* [WHAT TO PRODUCE] Set down all of the entries word for word, omitting the images they contain.

────

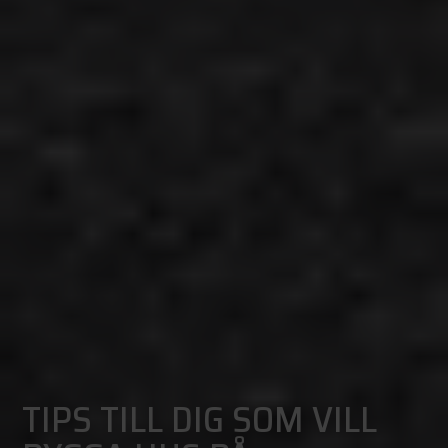
TIPS TILL DIG SOM VILL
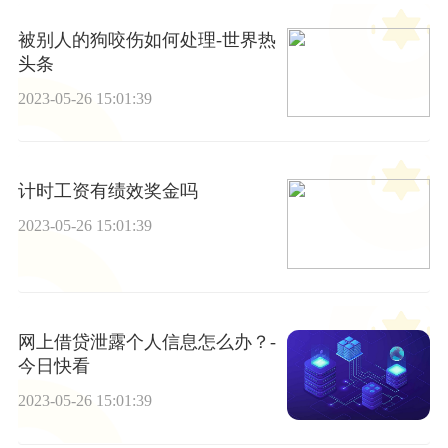
被别人的狗咬伤如何处理-世界热
头条
2023-05-26 15:01:39
计时工资有绩效奖金吗
2023-05-26 15:01:39
网上借贷泄露个人信息怎么办？-
今日快看
2023-05-26 15:01:39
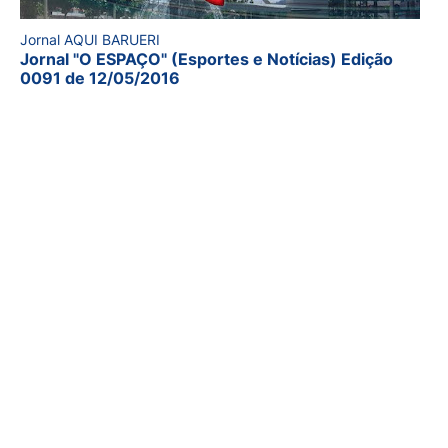
Jornal AQUI BARUERI
Jornal "O ESPAÇO" (Esportes e Notícias) Edição
0091 de 12/05/2016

────

* [EXERCISE RESULT]
TIPS TILL DIG SOM VILL
被别人的狗咬伤如何处理-世界热
头条
2023-05-26 15:01:39
计时工资有绩效奖金吗
2023-05-26 15:01:39
网上借贷泄露个人信息怎么办？-
今日快看
2023-05-26 15:01:39
Jornal AQUI BARUERI
Jornal "O ESPAÇO" (Esportes e Notícias) Edição
0091 de 12/05/2016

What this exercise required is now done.